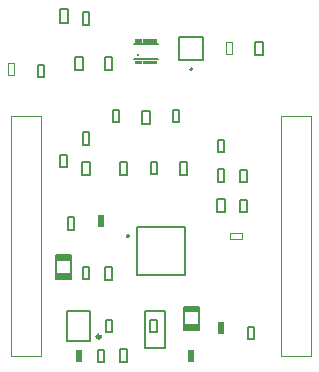
<source format=gbr>
%TF.GenerationSoftware,Altium Limited,Altium Designer,22.6.1 (34)*%
G04 Layer_Color=16711935*
%FSLAX45Y45*%
%MOMM*%
%TF.SameCoordinates,421C64DB-711B-49BE-949A-821E8169F4DF*%
%TF.FilePolarity,Positive*%
%TF.FileFunction,Other,Mechanical_13*%
%TF.Part,Single*%
G01*
G75*
%TA.AperFunction,NonConductor*%
%ADD32C,0.20000*%
%ADD33C,0.12700*%
%ADD34C,0.15240*%
%ADD42C,0.30000*%
%ADD57C,0.05000*%
%ADD58C,0.10000*%
G36*
X660400Y177800D02*
X609600D01*
Y76200D01*
X660400D01*
Y177800D01*
D02*
G37*
G36*
X570500Y829500D02*
Y779500D01*
X445500D01*
Y829500D01*
X570500D01*
D02*
G37*
G36*
Y979500D02*
Y929500D01*
X445500D01*
Y979500D01*
X570500D01*
D02*
G37*
G36*
X1650000Y494500D02*
X1525000D01*
Y544500D01*
X1650000D01*
Y494500D01*
D02*
G37*
G36*
Y344500D02*
X1525000D01*
Y394500D01*
X1650000D01*
Y344500D01*
D02*
G37*
G36*
X1866900Y311150D02*
X1816100D01*
Y412750D01*
X1866900D01*
Y311150D01*
D02*
G37*
G36*
X1612900Y76200D02*
X1562100D01*
Y177800D01*
X1612900D01*
Y76200D01*
D02*
G37*
G36*
X1300305Y2597188D02*
X1242750D01*
Y2627250D01*
X1300305D01*
Y2597188D01*
D02*
G37*
G36*
X1170190Y2597074D02*
X1112750D01*
Y2627250D01*
X1170190D01*
Y2597074D01*
D02*
G37*
G36*
X1235304Y2597051D02*
X1177750D01*
Y2627250D01*
X1235304D01*
Y2597051D01*
D02*
G37*
G36*
X850900Y1219200D02*
X800100D01*
Y1320800D01*
X850900D01*
Y1219200D01*
D02*
G37*
G36*
X1170224Y2809750D02*
Y2779804D01*
X1112750D01*
Y2809750D01*
X1170224D01*
D02*
G37*
G36*
X1235288D02*
Y2779849D01*
X1177750D01*
Y2809750D01*
X1235288D01*
D02*
G37*
G36*
X1300377D02*
Y2779853D01*
X1242750D01*
Y2809750D01*
X1300377D01*
D02*
G37*
D32*
X1597500Y2555500D02*
G03*
X1597500Y2555500I-10000J0D01*
G01*
D33*
X535000Y256000D02*
Y506000D01*
X735000D01*
Y256000D02*
Y506000D01*
X535000Y256000D02*
X735000D01*
X1194500Y504000D02*
X1364500D01*
X1194500Y194000D02*
Y504000D01*
Y194000D02*
X1364500D01*
Y504000D01*
X797500Y74000D02*
Y180000D01*
X853500Y74000D02*
Y180000D01*
X797500D02*
X853500D01*
X797500Y74000D02*
X853500D01*
X988000Y72000D02*
Y182000D01*
X1044000Y72000D02*
Y182000D01*
X988000D02*
X1044000D01*
X988000Y72000D02*
X1044000D01*
X345500Y2487000D02*
Y2593000D01*
X289500Y2487000D02*
Y2593000D01*
X345500D01*
X289500Y2487000D02*
X345500D01*
X917000Y2550500D02*
Y2656500D01*
X861000Y2550500D02*
Y2656500D01*
X917000D01*
X861000Y2550500D02*
X917000D01*
X602000Y2546500D02*
Y2660500D01*
X668000Y2546500D02*
Y2660500D01*
X602000Y2546500D02*
X668000D01*
X602000Y2660500D02*
X668000D01*
X2124000Y2785500D02*
X2194000D01*
X2124000Y2675500D02*
X2194000D01*
Y2785500D01*
X2124000Y2675500D02*
Y2785500D01*
X1487500Y2630500D02*
X1687500D01*
X1487500D02*
Y2830500D01*
X1687500D01*
Y2630500D02*
Y2830500D01*
X541000Y2948500D02*
Y3062500D01*
X475000Y2948500D02*
Y3062500D01*
X541000D01*
X475000Y2948500D02*
X541000D01*
X726500Y2931500D02*
Y3037500D01*
X670500Y2931500D02*
Y3037500D01*
X726500D01*
X670500Y2931500D02*
X726500D01*
X861000Y772500D02*
Y878500D01*
X917000Y772500D02*
Y878500D01*
X861000Y772500D02*
X917000D01*
X861000Y878500D02*
X917000D01*
X673500Y875500D02*
X723500D01*
X673500Y775500D02*
X723500D01*
Y850500D02*
Y875500D01*
X673500Y850500D02*
Y875500D01*
Y775500D02*
Y800500D01*
X723500Y775500D02*
Y800500D01*
Y850500D01*
X673500Y800500D02*
Y850500D01*
X2070500Y267500D02*
X2120500D01*
X2070500Y367500D02*
X2120500D01*
X2070500Y267500D02*
Y292500D01*
X2120500Y267500D02*
Y292500D01*
Y342500D02*
Y367500D01*
X2070500Y342500D02*
Y367500D01*
Y292500D02*
Y342500D01*
X2120500Y292500D02*
Y342500D01*
X1525000Y344500D02*
X1650000D01*
Y544500D01*
X1525000D02*
X1650000D01*
X1525000Y344500D02*
Y544500D01*
X1242000Y328000D02*
Y434000D01*
X1298000Y328000D02*
Y434000D01*
X1242000Y328000D02*
X1298000D01*
X1242000Y434000D02*
X1298000D01*
X864000Y431000D02*
X914000D01*
X864000Y331000D02*
X914000D01*
Y406000D02*
Y431000D01*
X864000Y406000D02*
Y431000D01*
Y331000D02*
Y356000D01*
X914000Y331000D02*
Y356000D01*
Y406000D01*
X864000Y356000D02*
Y406000D01*
X445500Y779500D02*
X570500D01*
Y979500D01*
X445500D02*
X570500D01*
X445500Y779500D02*
Y979500D01*
X543500Y1195000D02*
Y1305000D01*
X599500Y1195000D02*
Y1305000D01*
X543500Y1195000D02*
X599500D01*
X543500Y1305000D02*
X599500D01*
X480000Y1725000D02*
Y1831000D01*
X536000Y1725000D02*
Y1831000D01*
X480000Y1725000D02*
X536000D01*
X480000Y1831000D02*
X536000D01*
X663500Y1769500D02*
X733500D01*
X663500Y1659500D02*
X733500D01*
Y1769500D01*
X663500Y1659500D02*
Y1769500D01*
X726500Y1915500D02*
Y2021500D01*
X670500Y1915500D02*
Y2021500D01*
X726500D01*
X670500Y1915500D02*
X726500D01*
X924500Y2106000D02*
Y2212000D01*
X980500Y2106000D02*
Y2212000D01*
X924500Y2106000D02*
X980500D01*
X924500Y2212000D02*
X980500D01*
X1171500Y2086500D02*
X1241500D01*
X1171500Y2196500D02*
X1241500D01*
X1171500Y2086500D02*
Y2196500D01*
X1241500Y2086500D02*
Y2196500D01*
X1432500Y2106000D02*
Y2212000D01*
X1488500Y2106000D02*
Y2212000D01*
X1432500Y2106000D02*
X1488500D01*
X1432500Y2212000D02*
X1488500D01*
X988000Y1661500D02*
Y1767500D01*
X1044000Y1661500D02*
Y1767500D01*
X988000Y1661500D02*
X1044000D01*
X988000Y1767500D02*
X1044000D01*
X1245000Y1764500D02*
X1295000D01*
X1245000Y1664500D02*
X1295000D01*
Y1739500D02*
Y1764500D01*
X1245000Y1739500D02*
Y1764500D01*
Y1664500D02*
Y1689500D01*
X1295000Y1664500D02*
Y1689500D01*
Y1739500D01*
X1245000Y1689500D02*
Y1739500D01*
X1869500Y1596000D02*
Y1706000D01*
X1813500Y1596000D02*
Y1706000D01*
X1869500D01*
X1813500Y1596000D02*
X1869500D01*
Y1852000D02*
Y1958000D01*
X1813500Y1852000D02*
Y1958000D01*
X1869500D01*
X1813500Y1852000D02*
X1869500D01*
X2060000Y1598000D02*
Y1704000D01*
X2004000Y1598000D02*
Y1704000D01*
X2060000D01*
X2004000Y1598000D02*
X2060000D01*
Y1344000D02*
Y1450000D01*
X2004000Y1344000D02*
Y1450000D01*
X2060000D01*
X2004000Y1344000D02*
X2060000D01*
X1806500Y1342000D02*
X1876500D01*
X1806500Y1452000D02*
X1876500D01*
X1806500Y1342000D02*
Y1452000D01*
X1876500Y1342000D02*
Y1452000D01*
X1494000Y1659500D02*
Y1769500D01*
X1554000Y1659500D02*
Y1769500D01*
X1494000Y1659500D02*
X1554000D01*
X1494000Y1769500D02*
X1554000D01*
X1128500Y1221000D02*
X1538500D01*
Y811000D02*
Y1221000D01*
X1128500Y811000D02*
X1538500D01*
X1128500D02*
Y1221000D01*
D34*
X1104000Y2766000D02*
X1309000D01*
X1104000Y2641000D02*
X1309000D01*
D42*
X819142Y291000D02*
G03*
X819142Y291000I-14142J0D01*
G01*
X1054000Y1141000D02*
G03*
X1054000Y1141000I-5000J0D01*
G01*
D57*
X1146500Y2673500D02*
G03*
X1146500Y2673500I-10000J0D01*
G01*
D58*
X38500Y2503500D02*
Y2603500D01*
X88500D01*
Y2503500D02*
Y2603500D01*
X38500Y2503500D02*
X88500D01*
X1880000Y2680500D02*
Y2780500D01*
X1930000D01*
Y2680500D02*
Y2780500D01*
X1880000Y2680500D02*
X1930000D01*
X1918500Y1118000D02*
X2018500D01*
X1918500D02*
Y1168000D01*
X2018500D01*
Y1118000D02*
Y1168000D01*
X317500Y127000D02*
Y2159000D01*
X63500Y127000D02*
Y2159000D01*
Y127000D02*
X317500D01*
X63500Y2159000D02*
X317500D01*
X2349500D02*
X2603500D01*
X2349500Y127000D02*
X2603500D01*
X2349500D02*
Y2159000D01*
X2603500Y127000D02*
Y2159000D01*
%TF.MD5,19575b223f1cf311491453211df0bf36*%
M02*

</source>
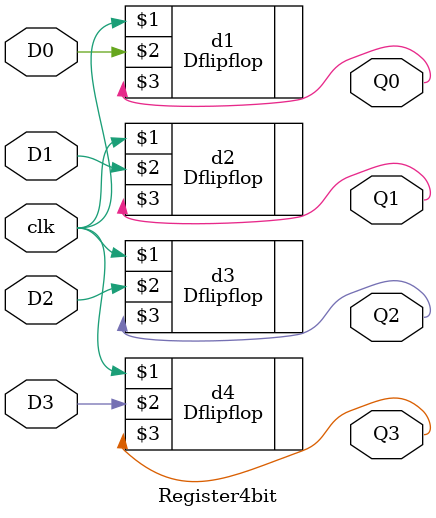
<source format=v>
`timescale 1ns / 1ps


module Register4bit(
input D0,D1,D2,D3,clk,
output Q0,Q1,Q2,Q3
    );

Dflipflop d1(clk,D0,Q0,);
Dflipflop d2(clk,D1,Q1,);
Dflipflop d3(clk,D2,Q2,);
Dflipflop d4(clk,D3,Q3,);
      


endmodule

</source>
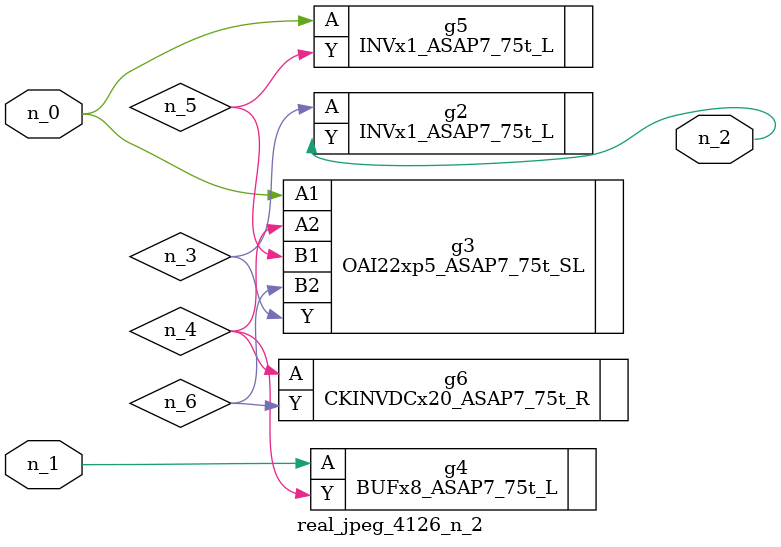
<source format=v>
module real_jpeg_4126_n_2 (n_1, n_0, n_2);

input n_1;
input n_0;

output n_2;

wire n_5;
wire n_4;
wire n_6;
wire n_3;

OAI22xp5_ASAP7_75t_SL g3 ( 
.A1(n_0),
.A2(n_4),
.B1(n_5),
.B2(n_6),
.Y(n_3)
);

INVx1_ASAP7_75t_L g5 ( 
.A(n_0),
.Y(n_5)
);

BUFx8_ASAP7_75t_L g4 ( 
.A(n_1),
.Y(n_4)
);

INVx1_ASAP7_75t_L g2 ( 
.A(n_3),
.Y(n_2)
);

CKINVDCx20_ASAP7_75t_R g6 ( 
.A(n_4),
.Y(n_6)
);


endmodule
</source>
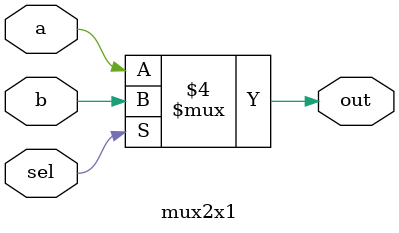
<source format=v>
module mux4x1(p,q,r,s,sel,out);
  input p,q,r,s;
  input [1:0] sel;
  output out;
  
  wire w1 , w2;
  
  mux2x1 M1(.a(p) , .b(q) , .sel(sel[0]) , .out(w1));
  mux2x1 M2(.a(r) , .b(s) , .sel(sel[0]) , .out(w2));
  mux2x1 M3(.a(w1) , .b(w2) , .sel(sel[1]) , .out(o));
endmodule

module mux2x1(a,b,sel,out);
  input a,b,sel;
  output out;
  reg out;
  always @ (*)
    begin
      if(sel==1'b0)
         out = a;
      else
         out = b;
    end
endmodule

</source>
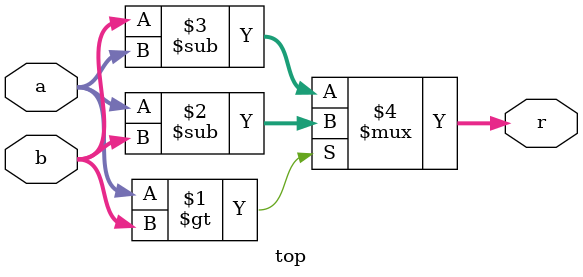
<source format=v>
module top (a,b,r);
input [9:0] a,b;
output [9:0] r;

assign r = (a>b) ? (a-b) : (b-a);

endmodule

</source>
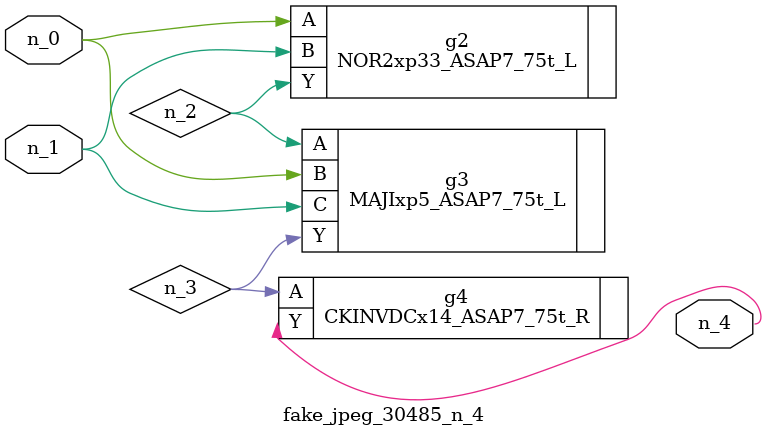
<source format=v>
module fake_jpeg_30485_n_4 (n_0, n_1, n_4);

input n_0;
input n_1;

output n_4;

wire n_2;
wire n_3;

NOR2xp33_ASAP7_75t_L g2 ( 
.A(n_0),
.B(n_1),
.Y(n_2)
);

MAJIxp5_ASAP7_75t_L g3 ( 
.A(n_2),
.B(n_0),
.C(n_1),
.Y(n_3)
);

CKINVDCx14_ASAP7_75t_R g4 ( 
.A(n_3),
.Y(n_4)
);


endmodule
</source>
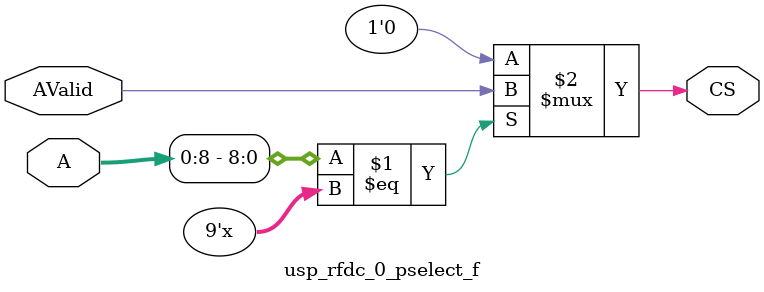
<source format=v>
`timescale 1 ps/1 ps

module usp_rfdc_0_pselect_f ( A, AValid, CS) ;

parameter C_AB  = 9;
parameter C_AW  = 32;
parameter [0:C_AW - 1] C_BAR =  'bz;
parameter C_FAMILY  = "nofamily";
input[0:C_AW-1] A; 
input AValid; 
output CS; 
wire CS;
parameter [0:C_AB-1]BAR = C_BAR[0:C_AB-1];

//----------------------------------------------------------------------------
// Build a behavioral decoder
//----------------------------------------------------------------------------
generate
if (C_AB > 0) begin : XST_WA
assign CS = (A[0:C_AB - 1] == BAR[0:C_AB - 1]) ? AValid : 1'b0 ;
end
endgenerate

generate
if (C_AB == 0) begin : PASS_ON_GEN
assign CS = AValid ;
end
endgenerate
endmodule

</source>
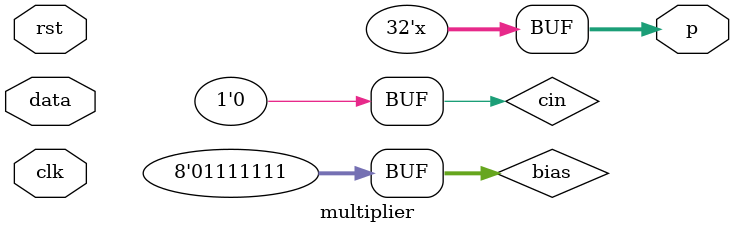
<source format=v>
`timescale 1ns / 1ps

module multiplier(clk, rst, data, p);
    parameter N = 32, M = 64;
    input clk, rst;
    input [M-1:0] data;
    output reg [N-1:0] p;
    
    //reg [N-1:0] a, b;
    reg [2:0] state, nextstate;
    reg [N-1:0] a_mant, b_mant;  // temporary mantissa for multiplication
    reg [22:0] mantissa;  // Final mantissa
    reg [7:0] a_exp, b_exp, exponent;  // exponents for a and b, final exponent
    reg p_sign;  // Final sign
    reg [7:0] bias = 8'h7f;  // Bias that is used to subtract from added exponents
    
    //reg start;
    reg [7:0] exponent_temp;  // temporary exponent for subtracting bias
    reg [M-1:0] mantissa_product; // product of multipllying mantissa
    reg cin = 0;
    
    wire round_bit, sticky_bit, msb_s;  // Sticky bit, round bit, and msb of sticky bits
    wire [7:0] exponent_temp_w1, exponent_temp_w2;  // temporary wires for exponents for calculations
    wire [M-1:0] mantissa_product_w1;  // wire for calculations
    wire [22:0] mantissa_product_w2;  // mantissa after rounding and truncation
    wire carry_bit1, carrybit2;
    
    // Add exponents, subtract bias
    cla_tree i0(a_exp, b_exp, cin, exponent_temp_w1, carry_bit1);
    sub i1(exponent_temp, bias, exponent_temp_w2, overflow);
    
    // Multiply mantissas
    wallace_tree_32_bit i2(a_mant, b_mant, mantissa_product_w1);
    
    // Get sticky/round bits
    round_sticky i3(mantissa_product, round_bit, sticky_bit, msb_s, mantissa_product_w2);
    
    // Check corner case
    // INF: exponent = 11111111
    // Overflow: exponent = 11111111 after calculations
    // NaN: exponent all 1, mantissa not zero
    
    parameter 
        IDLE = 3'b000,
        START = 3'b001,
        CORNER = 3'b010,
        FLOW = 3'b011,
        ADD = 3'b100,     
        MULT = 3'b101,
        ROUND = 3'b110,
        DONE = 3'b111;
        
     always @(posedge clk or posedge rst) begin
        if(rst) 
            state <= IDLE;
        else
            state <= nextstate; end
     
     always @(state) begin
        case(state)
            IDLE: begin
                p_sign = 0;
                a_exp = 0;
                b_exp = 0;
                a_mant = 0;
                b_mant = 0;
                nextstate = START; end
             
            START: begin
                p_sign = data[63] ^ data[31];  
                a_exp = data[62:55];        
                b_exp = data[30:23];        
                a_mant = {1'b1, data[54:32]};
                b_mant = {1'b1, data[22:0]};
                nextstate = CORNER; end
                
            CORNER: begin
                // Special Values
                if((a_exp == 8'hFF && a_mant == 23'h0) || (b_exp == 8'hFF && b_mant == 23'h0)) begin
                    // Represents infinity. Can be negative or positive
                    exponent = 8'hFF;  // All 1's
                    mantissa = 23'h7FFFFF;  // All 1's
                    nextstate = DONE;
                    end
                else if((a_exp == 8'hFF && a_mant != 0) || (b_exp == 8'hFF && b_mant != 0)) begin
                    // Represents infinity when mantissa's are greater than 0
                    exponent = 8'hFF;  // All 0's
                    mantissa = 23'h7FFFFF;  // All 0's
                    nextstate = DONE; 
                    end   
                // Denormalized
                else if((a_exp == 8'h00 && a_mant == 23'h0) || (b_exp == 8'h00 && b_mant == 23'h0)) begin
                    // Represents zero. Can be negative.
                    p_sign = 0;
                    exponent = 0;
                    mantissa = 0;
                    nextstate = DONE; 
                    end
                else if((a_exp == 8'h00 && a_mant != 0) || (b_exp == 8'h00 && b_mant != 0)) begin
                    // Numbers very close to zero. 
                    // Loses preceision as they get smaller -> gradual underflow
                    p_sign = 0;
                    exponent = 0;
                    mantissa = 0;
                    nextstate = DONE; 
                    end
                else  
                    nextstate = FLOW; end  
                    
            FLOW: begin 
                // Underflow
                if({carry_bit1, exponent_temp_w1} < 8'h7E) begin
                    p_sign = 0;
                    exponent = 0;
                    mantissa = 0;
                    nextstate = DONE; end
                // Overflow
                else if({carry_bit1, exponent_temp_w1} > 9'h17F) begin
                    exponent = 8'hFF;  // All 1's
                    mantissa = 23'h7FFFFF;  // All 1's
                    nextstate = DONE; end
                else
                    nextstate = ADD; end
                    
            ADD: begin
                exponent_temp = exponent_temp_w1;
                mantissa_product = mantissa_product_w1;
                nextstate = MULT; end
                
            MULT: begin
                if(mantissa_product_w1[47]) begin
                    exponent = exponent_temp_w2 + 1'b1;
                    nextstate = ROUND; end
                else begin
                    exponent = exponent_temp_w2 - 1'b1;
                    nextstate = ROUND; end end
                
            ROUND: begin
                if(p_sign == 0 && (round_bit | sticky_bit))  
                    mantissa = mantissa_product_w2 + 1'b1;
                else
                    mantissa = mantissa_product_w2;
                nextstate = DONE; end
                                            
            DONE: begin
                p = {p_sign, exponent, mantissa}; 
                nextstate = IDLE; end
            endcase
        end

endmodule
</source>
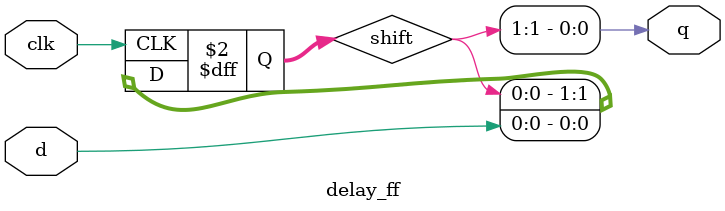
<source format=sv>
module delay_ff #(parameter STAGES=2) (
    input clk, d,
    output q
);
reg [STAGES-1:0] shift;
always @(posedge clk) begin
    shift <= {shift[STAGES-2:0], d};
end
assign q = shift[STAGES-1];
endmodule

</source>
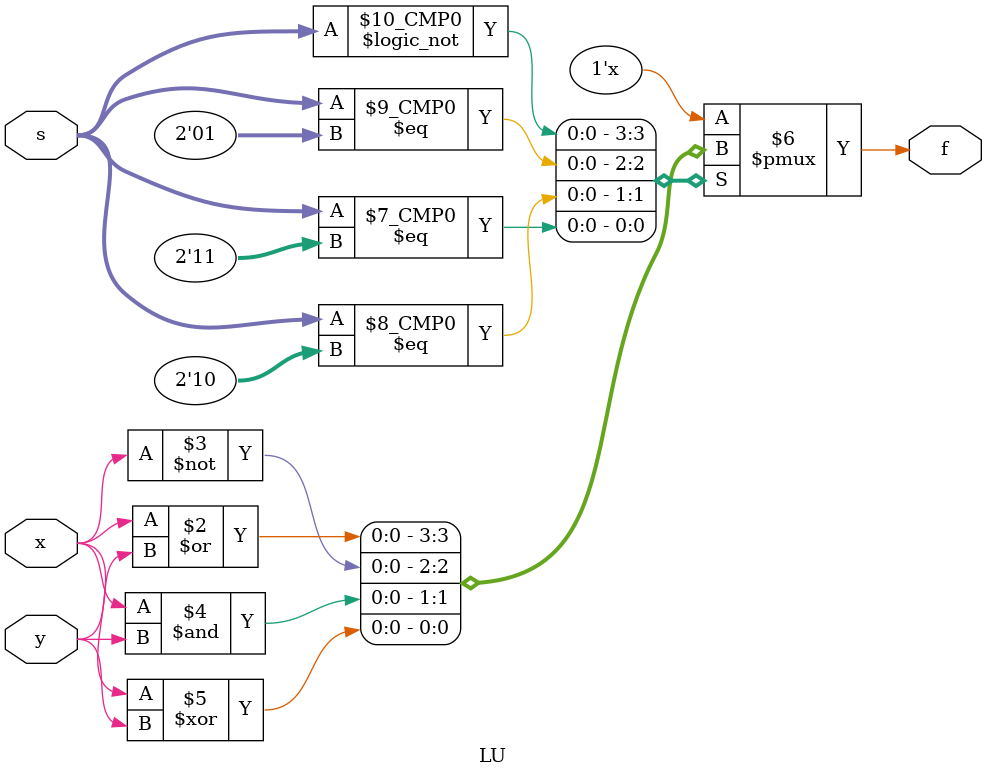
<source format=v>
`timescale 1ns / 1ps
module LU(
    input x,y,
    input [1:0]s,
     output reg f
    );
    
    always @(*)
    begin
    case(s)
    2'b00:  f = x | y; 
    2'b01:  f = ~x;
    2'b10:  f = x & y; 
    2'b11:  f = x ^ y; 
    endcase
    end 
    
endmodule

</source>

Task directions:
Your reply should be a single number: the count of lines above that contain the word "bits".

Result of the task:
2